Seems to me the first step is designing a new high voltage power line that doesn't look like something out of a science gone horribly amok science fiction movie. I realize the when building these things they consider function over form, but the reality is the complete lack of aesthetics is a big factor in why people fight them so hard. They look like big industrial machinery, and in peoples minds that equates to scary and dangerous, especially from their comfy suburban house. Along I-4 here in Central Florida, near Disney World, there is a large transmission tower that is shaped to look like the iconic 3 circles Mickey Mouse design. They combined form and function in a way that turns an eyesore into an attraction.

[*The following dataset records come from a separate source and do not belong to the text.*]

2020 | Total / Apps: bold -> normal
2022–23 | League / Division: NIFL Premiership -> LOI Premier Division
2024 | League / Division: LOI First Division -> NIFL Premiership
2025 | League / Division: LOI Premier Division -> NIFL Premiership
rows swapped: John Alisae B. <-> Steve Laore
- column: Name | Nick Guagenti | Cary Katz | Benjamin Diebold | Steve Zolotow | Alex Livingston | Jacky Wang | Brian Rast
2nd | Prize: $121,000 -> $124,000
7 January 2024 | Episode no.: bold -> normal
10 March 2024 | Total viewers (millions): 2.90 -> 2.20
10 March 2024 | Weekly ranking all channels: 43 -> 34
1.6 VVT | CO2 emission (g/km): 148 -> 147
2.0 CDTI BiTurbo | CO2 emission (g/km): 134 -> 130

Comment Re:Pfff... (Score 1) 1213

In the new version of Office (2010), they did realize that was a problem, and changed the menu to make it more obvious. You are referring to the old version (2007). That said, it's something that could easily be resolved with a little informal user training. upgrade a small test group first, collect the questions they most frequently ask, and whip up a document to answer most questions or show them how to do common tasks. Something concise focused to your users is going to be a lot more useful then the generic tour everyone skips. You are going to have the same problem anytime you do a major upgrade though, it's the way it works and the price of progress. The only alternative is to dig your heels in and refuse to change, and that saves you money and time in the short term, but eventually you wind up with something like emacs, which requires extensive retraining to be able to do anything.

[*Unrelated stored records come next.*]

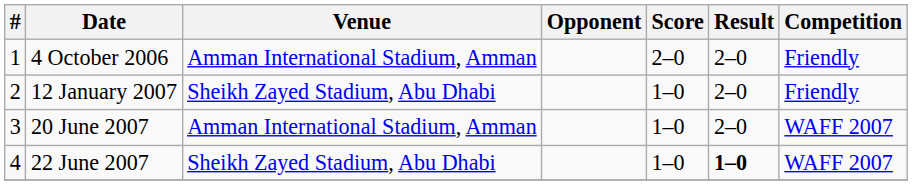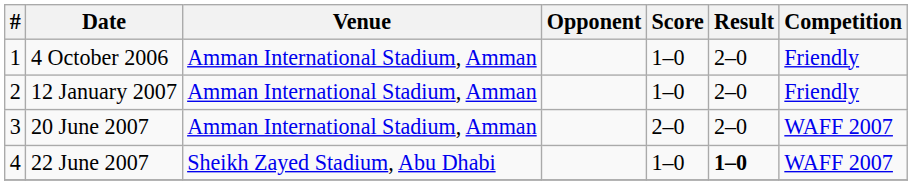4 October 2006 | Score: 2–0 -> 1–0
12 January 2007 | Venue: Sheikh Zayed Stadium, Abu Dhabi -> Amman International Stadium, Amman
20 June 2007 | Score: 1–0 -> 2–0
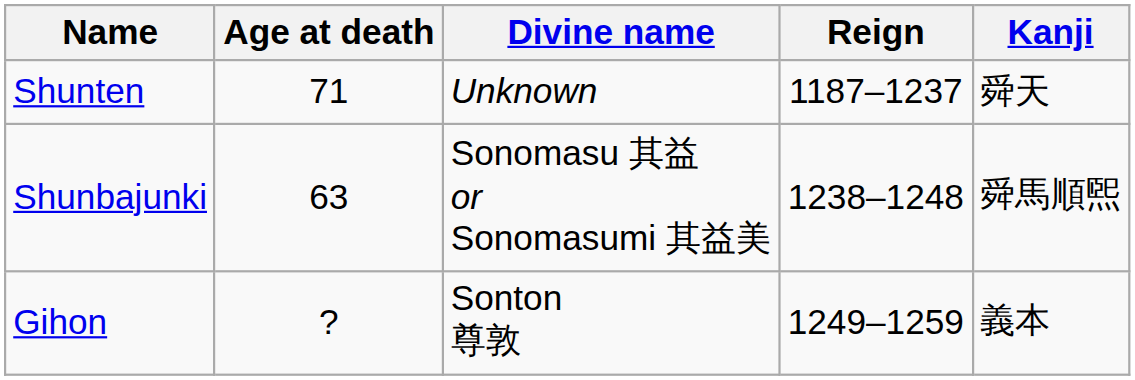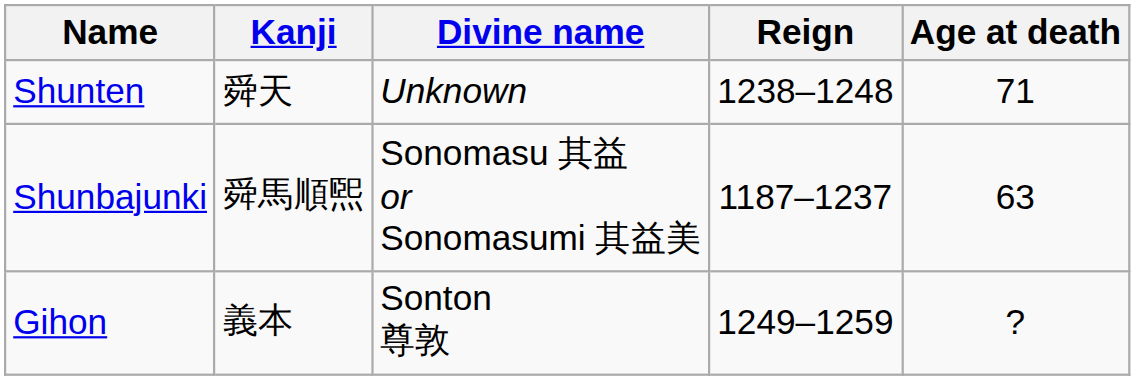columns swapped: Kanji <-> Age at death
Shunten | Reign: 1187–1237 -> 1238–1248
Shunbajunki | Reign: 1238–1248 -> 1187–1237
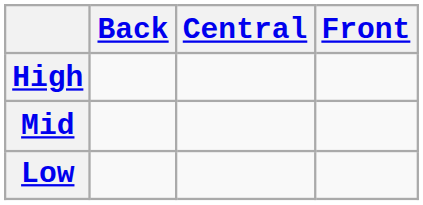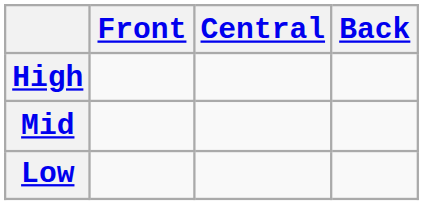columns swapped: Front <-> Back
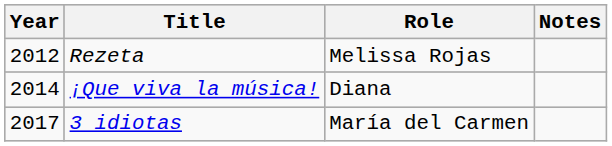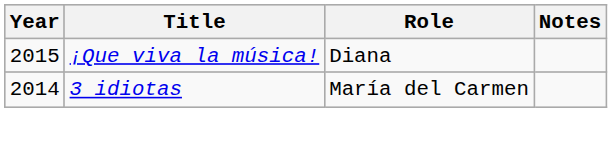- row: 2012 | Rezeta | Melissa Rojas
¡Que viva la música! | Year: 2014 -> 2015
3 idiotas | Year: 2017 -> 2014
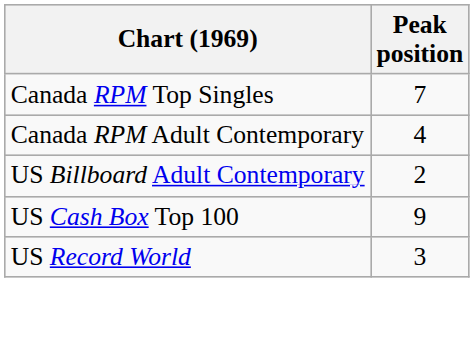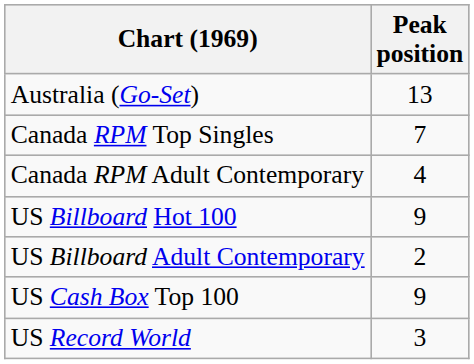+ row: Australia (Go-Set) | 13
+ row: US Billboard Hot 100 | 9
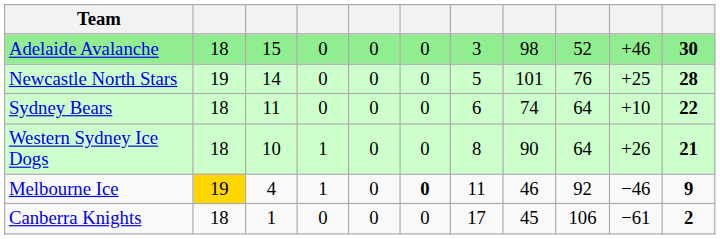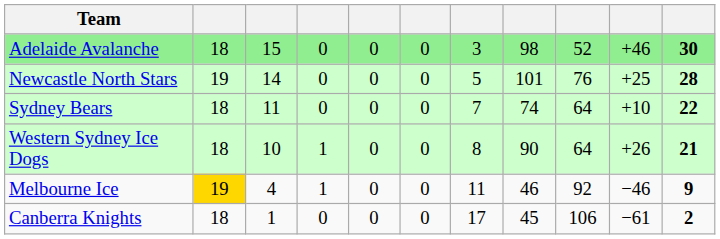Sydney Bears | column 7: 6 -> 7
Melbourne Ice | column 6: bold -> normal
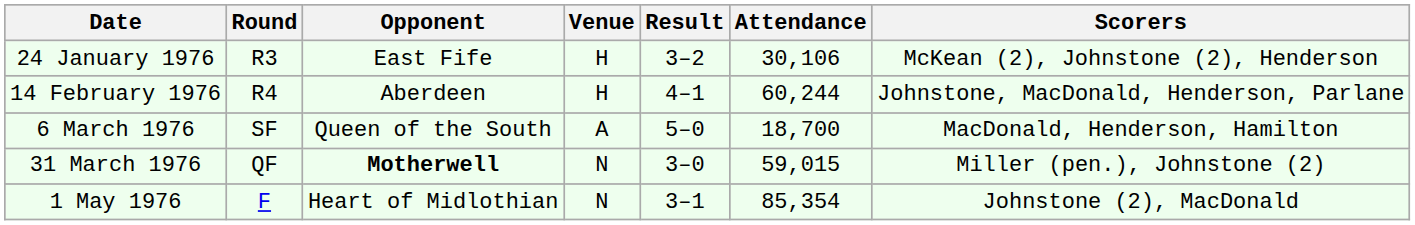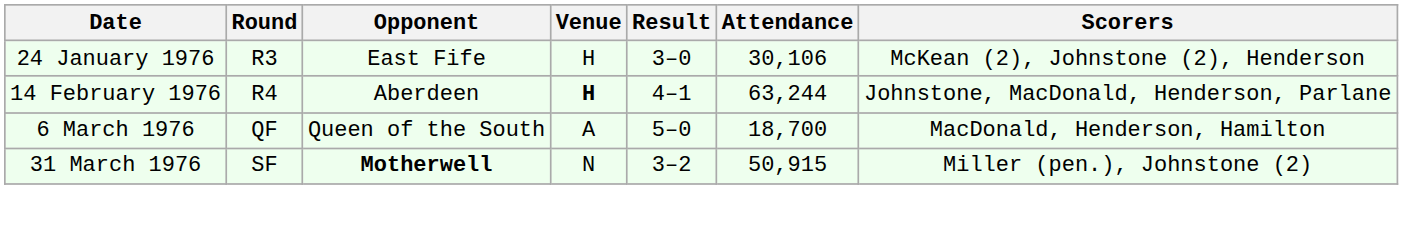24 January 1976 | Result: 3–2 -> 3–0
14 February 1976 | Venue: normal -> bold
14 February 1976 | Attendance: 60,244 -> 63,244
6 March 1976 | Round: SF -> QF
31 March 1976 | Round: QF -> SF
31 March 1976 | Result: 3–0 -> 3–2
31 March 1976 | Attendance: 59,015 -> 50,915
- row: 1 May 1976 | F | Heart of Midlothian | N | 3–1 | 85,354 | Johnstone (2), MacDonald
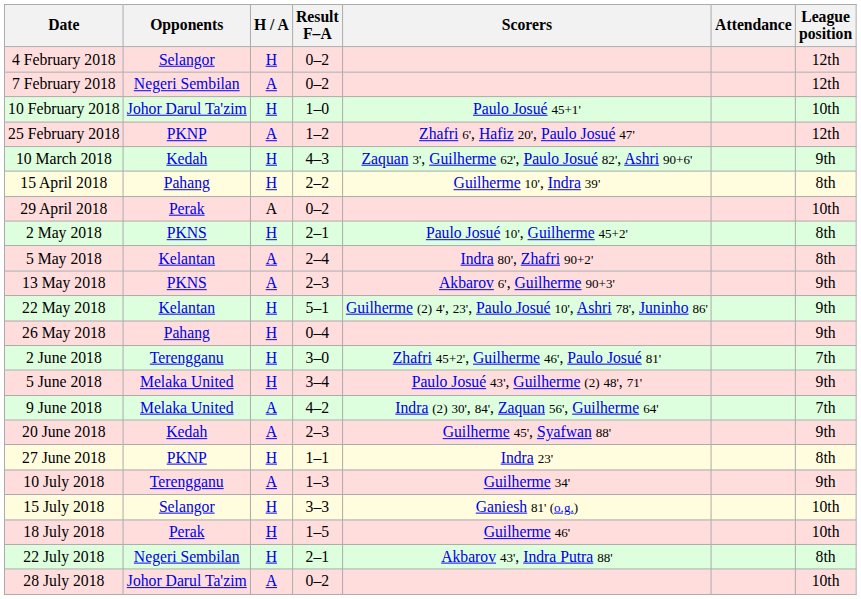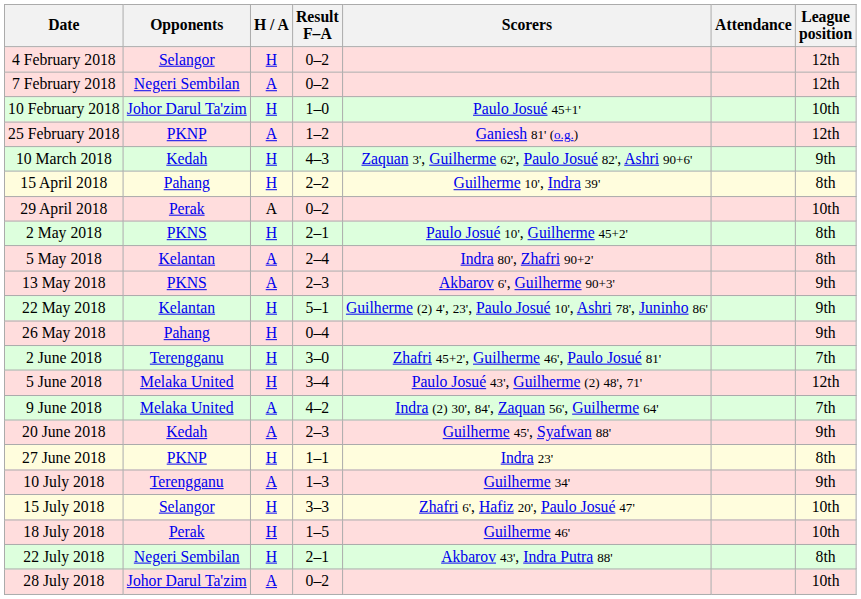25 February 2018 | Scorers: Zhafri 6', Hafiz 20', Paulo Josué 47' -> Ganiesh 81' (o.g.)
5 June 2018 | League position: 9th -> 12th
15 July 2018 | Scorers: Ganiesh 81' (o.g.) -> Zhafri 6', Hafiz 20', Paulo Josué 47'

I really don't understand the reluctance some people in IT have in regards to upgrading MS products. When you got on the MS train, this was the inevitable result, it's their business model and always has been. You can hold off for awhile, but eventually you will have to decide to keep riding the train or get off. The more you fight it and delay it the harder the inevitable will be. I'm not saying you need to deploy every new version the week it comes out, but a planned, phased in incremental upgrade procedure over time will be better then waiting until you can't possibly delay any longer because MS is dropping support entirely and you are 3 major revisions behind. MS is in the business of selling software, and they want steady recurring income, not sell it once and support it to the end of time for free. If you don't like the upgrade cycle, I won't bother linking the xkcd comic because someone already has, but the world's tiniest open source violin is playing for you. Jump ship and find another solution or get with it, you can't stick your head in the sand and pretend it doesn't exist.

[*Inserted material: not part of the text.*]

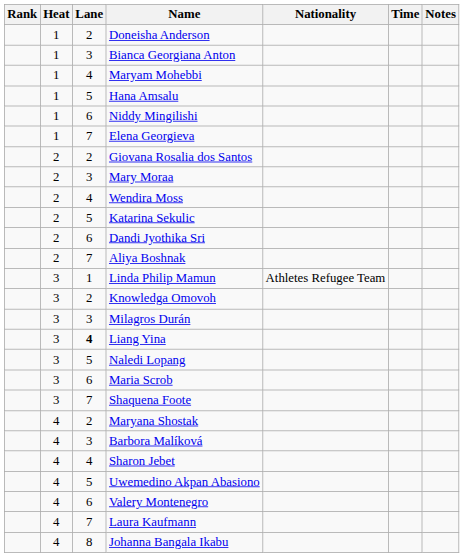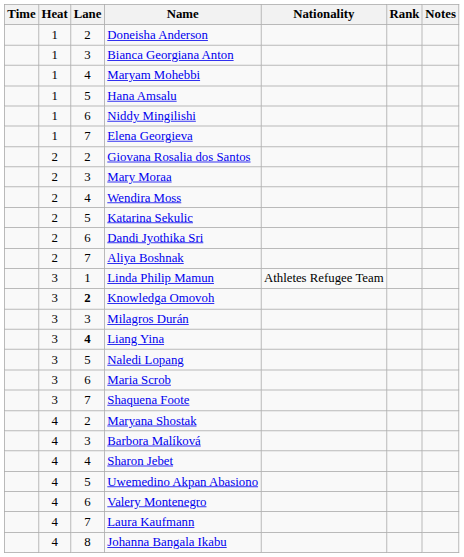columns swapped: Rank <-> Time
Knowledga Omovoh | Lane: normal -> bold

Comment Re:Isn't this the SECOND time ... (Score 4, Insightful) 479

Generally slot machines have a posted maximum jackpot. I don't know about this case but in other cases like this the reported "winnings" have far exceeded the maximum the machine is supposed to possibly give out, as posted on the machine. The real issue here is how crappy the engineering must be on these machines, to allow this to happen so often it routinely makes then news. In my opinion all glitches should require a payout of the maximum possible winnings, which must be clearly posted on the machine, regardless of what it "should" have paid out. That would encourage casinos to invest in machines with actual sound engineering principles, without making them unfairly liable for massive amounts of money when a legitimate freak error occurs (even in the best systems, exceedingly rare circumstances could cause errors). It's a slot machine, it's a simple device, if they spend the money on reasonable robustness they can easily achieve extremely low error rates.